Trotzdem blieb das Spiel der Musiker sehr klar, deutlich und immer präzise. Die beiden langsameren Mittelsätze durften dann aufatmen und die Musik fand jetzt hier zu einem sehr natürlichen inneren Duktus zurück, der Farben, Schönheit und Wärme verbreitete. Ehe sich das OPL dann mit Verve in den Finalsatz (Saltarello – Presto) stürzte, der durch Gustavo Gimenos deutliche Gesten zu einem wahren und lichterfüllten Feuerwerk wurde. Gerade nach dem Chopin-Konzert, wo die OPL-Musiker nicht wirklich brillieren konnten, ließen sie nun bei dieser Italienischen ihre ganze Energie und ihr ganzes Können mit spielerischer Freude aufblitzen.

Neue CD mit Jean Muller:  Ein Mozart voller Überraschungen

Ein ganz anderer Pianistentyp als Seong-Jin Cho ist Jean Muller, der soeben seine dritte CD einer Integralen der Mozart-Sonaten veröffentlicht hat. Wie bereits die beiden ersten CDs bewegen sich auch diese Aufnahmen der Sonaten Nr.2 KV 280, Nr.8 KV 310, Nr.10 KV 330 u.
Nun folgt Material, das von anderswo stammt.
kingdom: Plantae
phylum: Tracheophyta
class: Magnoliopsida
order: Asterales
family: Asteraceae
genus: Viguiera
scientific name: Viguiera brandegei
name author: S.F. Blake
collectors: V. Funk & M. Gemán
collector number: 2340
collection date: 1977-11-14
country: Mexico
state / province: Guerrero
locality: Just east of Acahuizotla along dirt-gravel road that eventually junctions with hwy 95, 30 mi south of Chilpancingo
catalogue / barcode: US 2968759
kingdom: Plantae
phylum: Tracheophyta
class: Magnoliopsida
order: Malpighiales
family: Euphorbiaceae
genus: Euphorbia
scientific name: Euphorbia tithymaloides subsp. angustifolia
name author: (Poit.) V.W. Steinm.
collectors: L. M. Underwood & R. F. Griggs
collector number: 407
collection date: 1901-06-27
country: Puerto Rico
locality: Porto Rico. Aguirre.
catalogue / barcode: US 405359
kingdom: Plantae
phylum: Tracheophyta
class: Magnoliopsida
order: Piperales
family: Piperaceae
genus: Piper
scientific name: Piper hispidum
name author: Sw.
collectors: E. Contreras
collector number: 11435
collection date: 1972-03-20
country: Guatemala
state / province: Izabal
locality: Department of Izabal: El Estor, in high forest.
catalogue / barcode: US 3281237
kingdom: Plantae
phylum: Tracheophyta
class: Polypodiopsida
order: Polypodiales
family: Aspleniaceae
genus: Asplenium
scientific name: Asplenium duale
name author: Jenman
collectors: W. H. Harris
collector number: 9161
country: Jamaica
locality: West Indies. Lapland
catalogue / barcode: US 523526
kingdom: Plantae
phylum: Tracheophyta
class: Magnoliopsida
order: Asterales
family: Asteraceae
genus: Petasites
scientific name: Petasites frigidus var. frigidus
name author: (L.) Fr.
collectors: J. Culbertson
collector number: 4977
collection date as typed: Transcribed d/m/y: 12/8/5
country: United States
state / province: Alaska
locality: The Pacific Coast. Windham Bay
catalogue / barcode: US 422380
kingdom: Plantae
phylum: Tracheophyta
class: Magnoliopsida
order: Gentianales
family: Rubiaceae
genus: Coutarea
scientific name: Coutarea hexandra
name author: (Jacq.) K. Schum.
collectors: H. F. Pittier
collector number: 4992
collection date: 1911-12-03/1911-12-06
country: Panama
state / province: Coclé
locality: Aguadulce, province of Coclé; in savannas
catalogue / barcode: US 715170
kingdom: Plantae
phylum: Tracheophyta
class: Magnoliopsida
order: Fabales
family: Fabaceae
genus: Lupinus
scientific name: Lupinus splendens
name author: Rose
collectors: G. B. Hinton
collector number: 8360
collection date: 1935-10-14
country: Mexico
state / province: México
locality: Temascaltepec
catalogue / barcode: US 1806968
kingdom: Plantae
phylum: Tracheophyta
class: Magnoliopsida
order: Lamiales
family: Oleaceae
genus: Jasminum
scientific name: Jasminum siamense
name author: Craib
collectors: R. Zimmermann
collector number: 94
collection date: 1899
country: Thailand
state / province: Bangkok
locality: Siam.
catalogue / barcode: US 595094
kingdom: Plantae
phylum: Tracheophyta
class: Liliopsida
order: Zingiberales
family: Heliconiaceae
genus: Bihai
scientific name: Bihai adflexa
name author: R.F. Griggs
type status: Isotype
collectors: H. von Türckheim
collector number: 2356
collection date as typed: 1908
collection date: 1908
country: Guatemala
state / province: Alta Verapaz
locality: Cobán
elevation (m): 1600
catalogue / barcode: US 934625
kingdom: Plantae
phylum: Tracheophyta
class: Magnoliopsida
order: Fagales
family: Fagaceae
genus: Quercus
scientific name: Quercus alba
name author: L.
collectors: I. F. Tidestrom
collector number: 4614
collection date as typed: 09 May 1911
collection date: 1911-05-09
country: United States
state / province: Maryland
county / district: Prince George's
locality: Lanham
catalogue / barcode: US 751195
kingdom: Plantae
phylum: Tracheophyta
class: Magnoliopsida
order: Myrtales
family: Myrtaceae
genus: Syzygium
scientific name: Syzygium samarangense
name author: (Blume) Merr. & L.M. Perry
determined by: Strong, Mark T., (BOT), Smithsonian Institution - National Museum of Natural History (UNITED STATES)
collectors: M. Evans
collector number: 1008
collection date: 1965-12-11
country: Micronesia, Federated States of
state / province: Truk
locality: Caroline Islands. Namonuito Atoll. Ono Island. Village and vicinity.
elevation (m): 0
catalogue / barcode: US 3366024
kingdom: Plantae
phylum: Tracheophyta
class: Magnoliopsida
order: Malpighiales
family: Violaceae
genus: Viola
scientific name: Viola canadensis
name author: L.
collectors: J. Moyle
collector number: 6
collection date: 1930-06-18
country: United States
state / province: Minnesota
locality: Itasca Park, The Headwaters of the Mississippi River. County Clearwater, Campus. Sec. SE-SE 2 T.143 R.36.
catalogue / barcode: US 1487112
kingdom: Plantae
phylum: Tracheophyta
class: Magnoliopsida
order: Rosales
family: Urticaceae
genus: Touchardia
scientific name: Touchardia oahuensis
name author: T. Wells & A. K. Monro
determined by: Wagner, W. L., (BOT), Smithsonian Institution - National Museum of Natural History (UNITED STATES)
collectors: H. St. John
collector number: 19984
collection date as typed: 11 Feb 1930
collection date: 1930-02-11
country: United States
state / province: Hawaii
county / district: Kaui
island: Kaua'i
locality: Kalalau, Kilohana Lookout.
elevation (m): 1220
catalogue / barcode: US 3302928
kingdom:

Nr.16 KV 545 (hänssler Classic HC20065) auf allerhöchstem Niveau, denn Muller spielt einen sehr persönlichen und hochinteressanten Mozart. Da stoßen dann eigentlich verschiedene Welten aufeinander. Zum Ersten unterstreicht Muller den jugendlich-frischen Charakter in der kontrastreichen 2. Sonate und der spielfreudigen 8. Sonate, dies aber mit individueller Konsequenz und einer gewissen Strenge, zum anderen lässt er durchgehend Einflüsse von Bach und das Augenzwinkern eines Haydn durchscheinen.

Doch immer bleibt Mullers Spiel eigenwillig, nie verfällt er ins Banale oder Plakative. Und Mozart als Unterhaltungsmusik? Weit gefehlt. Trotz allem Witz und aller Lebendigkeit nimmt Muller Mozart sehr ernst und interpretiert die Musik mit der notwendigen Ernsthaftigkeit, die eine großartige Interpretation eben auszeichnet. Dabei bleiben die Linien klar, das Spiel durchhörbar. Mullers Interpretationen bleiben ausgewogen, obwohl sie manchmal Extreme aufzusuchen scheinen. Vermeintlich schnelle Tempi stehen dann im Kontrast zu wundervoll lyrischen Momenten. Auf jeden Fall wiegt Muller den Hörer nie in Sicherheit, immer kommt etwas, worauf man nicht gefasst ist.

Es ist ein Mozart voller Überraschungen, konsequent in seiner Auslotung, interessant und kohärent in seiner Interpretation. Darüber hinaus spielt Muller überragend und so darf man sich schon auf die nächste Veröffentlichung freuen. Klangtechnisch ist die CD super gelungen, das Klavier kommt sehr natürlich zur Geltung und die Dynamik sowie das luftige Klangbild kommen diesen Sonaten optimal entgegen.